One thing that is missing is any representation from the “Group of Five”, consisting of the non-power conference schools. In both polls, UCF, from the American Athletic Conference, is the highest ranked of the non-power conference schools and they are on the outside looking in. While it is possible for at least one of these schools to crack the top 25 in any poll, it is glaringly apparent that there is a negative bias towards these schools. In the case of UCF, they fell from 10th to 26th in the AP poll between the end of last season to this preseason. This set of preseason polls show that the smaller conference schools have very little opportunity to work their way into the playoff conversation, but that was always the objective of the powers that be.

The truth is that while preseason polls are hailed as important by schools, they merely serve as material for shows and pundits to talk about, and are not actually indicative of how a team is really going to perform. Florida was highly ranked in the preseason polls last year and that didn’t work out so well for them.
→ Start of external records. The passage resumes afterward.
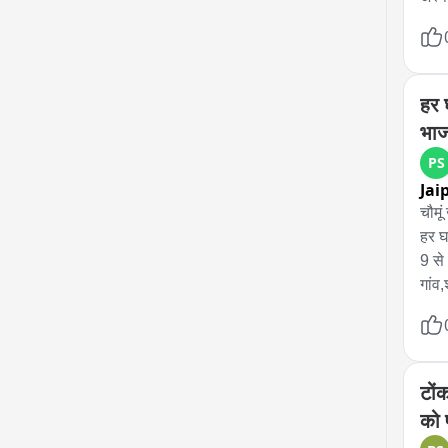
ਸੰਪ
हर 
भाज
PS
Jai
चौमूं
हर घ
9 से
गांव,
तिरं
भाजप
तिरं
देशभ
टों
को 
एंकर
The pollsters also missed on projecting how Auburn and Michigan State were going to do. Also, it is historically bad to be ranked #1 in the coaches poll. Since USC did it in 2004, no preseason #1 has finished at that spot. That is both a sign that the bullseye sits squarely on that top team and that the voters are terrible at predicting who will finish with the mythical national championship.

Here is the bottom line: The preseason polls matter in that they give us a measuring stick to gauge off of. The polls don’t matter because we can’t predict how they are going to do during the season. Either way, they give us something to talk to when standing by the water cooler.